Today, I will share some essential life-saving techniques for both new and old investors:

1. Short-term trading

This is the most common strategy in contracts and is often the first method for newcomers to the cryptocurrency world. This approach carries significant risk, and profits are often based on luck, with earnings usually not covering the losses.

2. Learn to take profits and cut losses

Setting take-profit and stop-loss orders is crucial in contracts due to the high volatility of the market, where prices can change rapidly. A stop-loss can help you close positions quickly when the market is not in your favor, preventing substantial losses. A good take-profit strategy can help you secure profits and avoid losing them due to market reversals, allowing you to manage your profit points effectively.

3. Discipline in trading

In contract trading, emotions such as greed and fear can influence decisions, which is a significant factor in losses. Before entering a trade, set your take-profit and stop-loss levels, maintain your trading rhythm, and reduce the emotional impact on your decision-making. Create a trading plan, establish a daily trading limit, and avoid trying to recover losses by entering another trade, as this often leads to even larger losses along the way.

4. Market analysis

The cryptocurrency market can experience either trending or sideways movements, with sideways movements being most common on weekends.

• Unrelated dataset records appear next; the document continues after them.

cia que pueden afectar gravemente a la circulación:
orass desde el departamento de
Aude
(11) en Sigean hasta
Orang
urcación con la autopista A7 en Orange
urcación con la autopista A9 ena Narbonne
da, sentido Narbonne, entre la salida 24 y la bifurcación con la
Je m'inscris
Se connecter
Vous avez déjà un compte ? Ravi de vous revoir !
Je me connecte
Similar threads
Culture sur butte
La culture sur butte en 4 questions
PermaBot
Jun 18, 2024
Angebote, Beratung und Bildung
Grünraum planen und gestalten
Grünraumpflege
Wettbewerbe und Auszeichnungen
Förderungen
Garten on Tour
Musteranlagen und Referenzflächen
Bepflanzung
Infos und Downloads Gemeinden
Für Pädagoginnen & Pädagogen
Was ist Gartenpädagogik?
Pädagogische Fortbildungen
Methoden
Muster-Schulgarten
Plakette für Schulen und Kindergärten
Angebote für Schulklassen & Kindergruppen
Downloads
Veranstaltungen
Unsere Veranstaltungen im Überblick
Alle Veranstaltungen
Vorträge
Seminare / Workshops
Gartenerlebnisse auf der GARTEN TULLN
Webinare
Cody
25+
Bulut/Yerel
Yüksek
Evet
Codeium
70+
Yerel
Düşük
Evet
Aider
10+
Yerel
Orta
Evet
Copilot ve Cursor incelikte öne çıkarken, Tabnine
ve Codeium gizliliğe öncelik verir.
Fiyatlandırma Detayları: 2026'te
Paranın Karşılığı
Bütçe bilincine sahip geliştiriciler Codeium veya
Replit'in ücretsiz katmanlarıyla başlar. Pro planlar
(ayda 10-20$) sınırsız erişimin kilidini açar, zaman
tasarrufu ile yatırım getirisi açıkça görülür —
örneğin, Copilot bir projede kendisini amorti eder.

In such conditions, long-term positions are not advisable; it’s better to take profits and secure gains. Trending markets occur only for a limited time, and they are the easiest to trade in. Buy on dips and sell on highs to maximize your profits.

5. Trend analysis

Correctly identifying trends is half the battle won. You can use daily and weekly candlestick charts to determine whether the market is in an uptrend or downtrend. Chasing prices can lead to losses and ultimately result in a poor exit from the market.